Police in Nicaragua blocked thousands of farmers and rural residents from holding a march against a government plan to build a canal across the country, potentially carving up their land.
"They are closing off all the roads. It's pitiful what's happening in Nicaragua," said one of the leaders of the demonstration, Francisca Ramirez.
Police preventing buses and trucks carrying protesters from converging in the town of Juigalpa, east of the capital Managua, said the demonstration was illegal.
A police statement said officers faced down "groups of people behaving with hostility, armed with clubs, machetes, rocks and firearms."
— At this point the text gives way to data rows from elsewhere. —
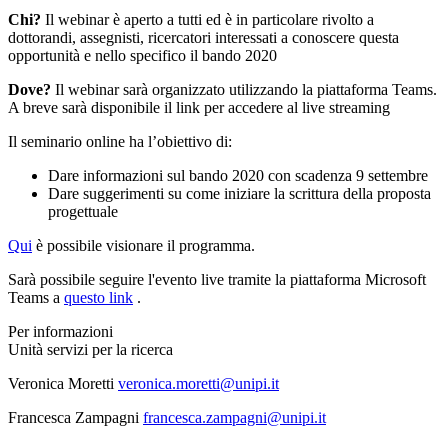
Chi?
Il webinar è aperto a tutti ed è in particolare rivolto a
dottorandi, assegnisti, ricercatori interessati a conoscere questa
opportunità e nello specifico il bando 2020
Dove?
Il webinar sarà organizzato utilizzando la piattaforma Teams.
A breve sarà disponibile il link per accedere al live streaming
Il seminario online ha l’obiettivo di:
Dare informazioni sul bando 2020 con scadenza 9 settembre
Dare suggerimenti su come iniziare la scrittura della proposta
progettuale
Qui
è possibile visionare il programma.
Sarà possibile seguire l'evento live tramite la piattaforma Microsoft
Teams a
questo link
.
Per informazioni
Unità servizi per la ricerca
Veronica Moretti
veronica.moretti@unipi.it
Francesca Zampagni
francesca.zampagni@unipi.it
A lawyer for the protesters, Monica Lopez, said 20 of them were temporarily detained, but police did not confirm that.
The farmers are angry that President Daniel Ortega in 2013 organized for a Chinese consortium, HKND, to build the $50 billion canal in return for a concession to run it for at least 50 years.
"Ortega: thief, traitor, selling our country," yelled the protesters.
"I'm afraid they will take my land away," said one of them, Adolfo Jarquin, 56, who owns more than 100 hectares (245 acres).
Many of them have found it impossible to obtain bank loans, and municipal works along the canal's path have come to a standstill, Ramirez said.
An opposition politician at the protest, Henry Ruiz, told AFP the canal was an "unconditional handover" of Nicaraguan land.
The plan calls for between 30,000 and 120,000 rural inhabitants along its 276-kilometer (171-mile) length to be displaced and land to be expropriated.
The canal is meant to rival the century-old Panama Canal. Thus far there has been no excavation, however, despite HKND saying it was meant to start at the end of last year.
Foreign observers in the country are skeptical about whether it will go ahead.
Iran, which has good relations with Nicaragua, has said it wants to participate in the project.